Fine, don't answer me.

[studiot]

 

Fine, don't answer me.

 

 

Pardon?

 

The units of viscosity are fairy easy to look up on the internet eg this pdf

 

http://www.hydramotion.com/pdf/Website_Viscosity_Units_V2.pdf

 

You should be using the SI units.

 

You will note that they have quoted two types of viscosity.

 

Dynamic viscosity, which is the one I have given you as f

 

Formulae in fluid dynamics are so often divided by the density that a second form of viscosity is often given called the

 

Kinematic viscosity, which is simply the dynamic viscosity divided by the density.

[math]h = \frac{f}{p}[/math]

 

 

This has SI units of metres squared per second or m² s^-1.

 

To see how the units of dynamic viscosity are derived we use Newton's law of viscosity which says that the shear stress in a fluid is proportional to the velocity gradient.
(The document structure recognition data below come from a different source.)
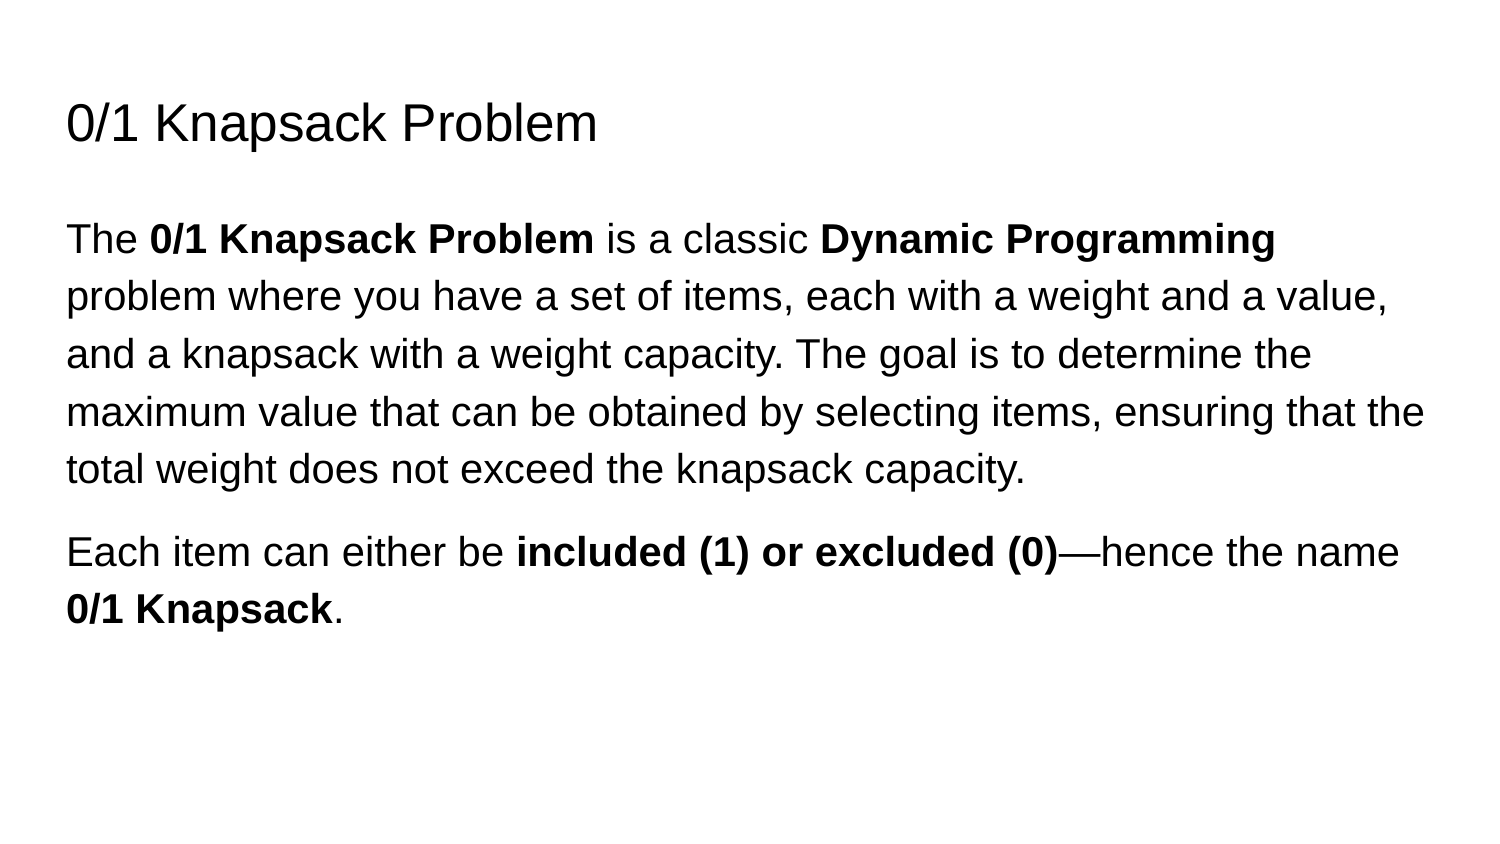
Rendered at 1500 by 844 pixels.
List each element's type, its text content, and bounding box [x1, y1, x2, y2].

list The 0/1 Knapsack Problem is a classic Dynamic Programming problem where you have a set of items, each with a weight and a value, and a knapsack with a weight capacity. The goal is to determine the maximum value that can be obtained by selecting items, ensuring that the total weight does not exceed the knapsack capacity. Each item can either be included (1) or excluded (0)—hence the name 0/1 Knapsack. [51, 189, 1449, 750]
title 0/1 Knapsack Problem [51, 72, 1449, 167]
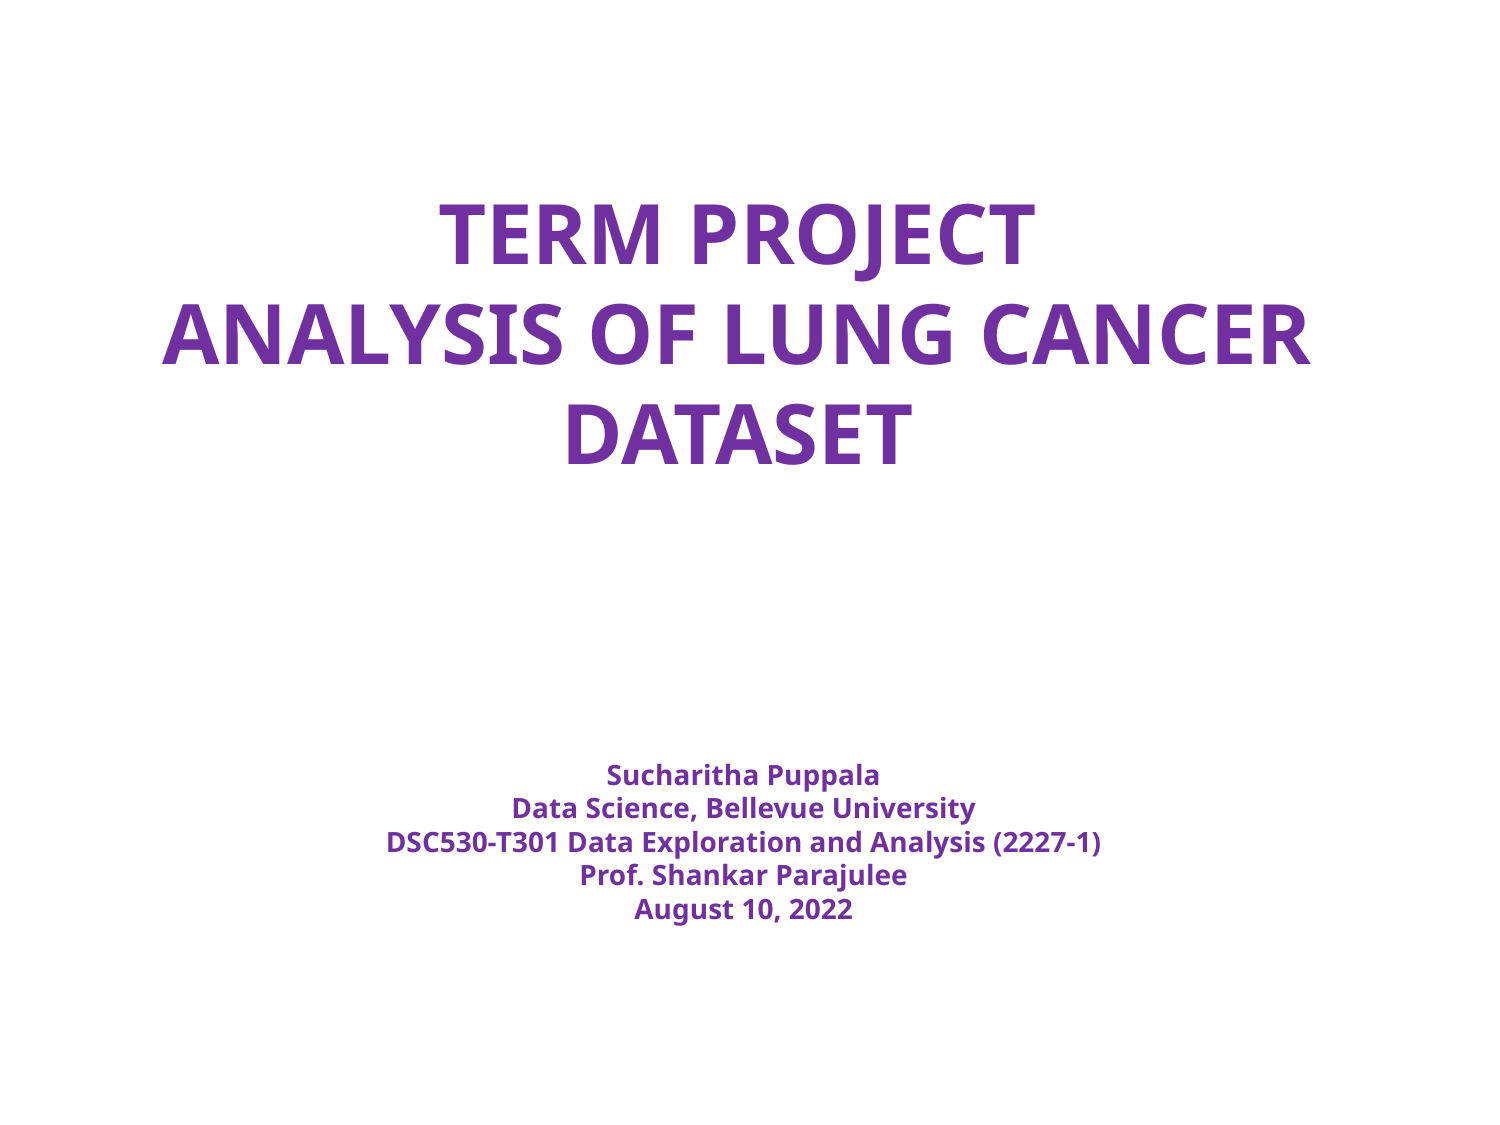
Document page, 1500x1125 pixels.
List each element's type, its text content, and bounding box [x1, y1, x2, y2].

[math]Shearstress = \frac{{Force}}{{Area}} \propto velocitygradient = f\frac{{dv}}{{dz}}[/math]

 

Where the dynamic viscosity, f, is the constant of proportionality

 

 

[math]f = \frac{F}{{A\frac{{dv}}{{dz}}}}[/math]

 

If you are familiar with the following it is called dimensional analysis. we can represent a formula by inserting M for mass, L for length and T for time as the basis of mechanical units

 

[math]\frac{{ML{T^{ - 2}}}}{{{L^2}L\frac{{{T^{ - 1}}}}{L}}} = M{L^{ - 1}}{T^{ - 1}}[/math]

 

So the units work out to mass divided by (length x time) or

 

kg m^-1 s^-1

 

However this is normally expressed in as Newton seconds per metre squared, (N-s m^-1) which is equivalent (you should check this for yourself).

 

Edited February 26, 2014 by studiot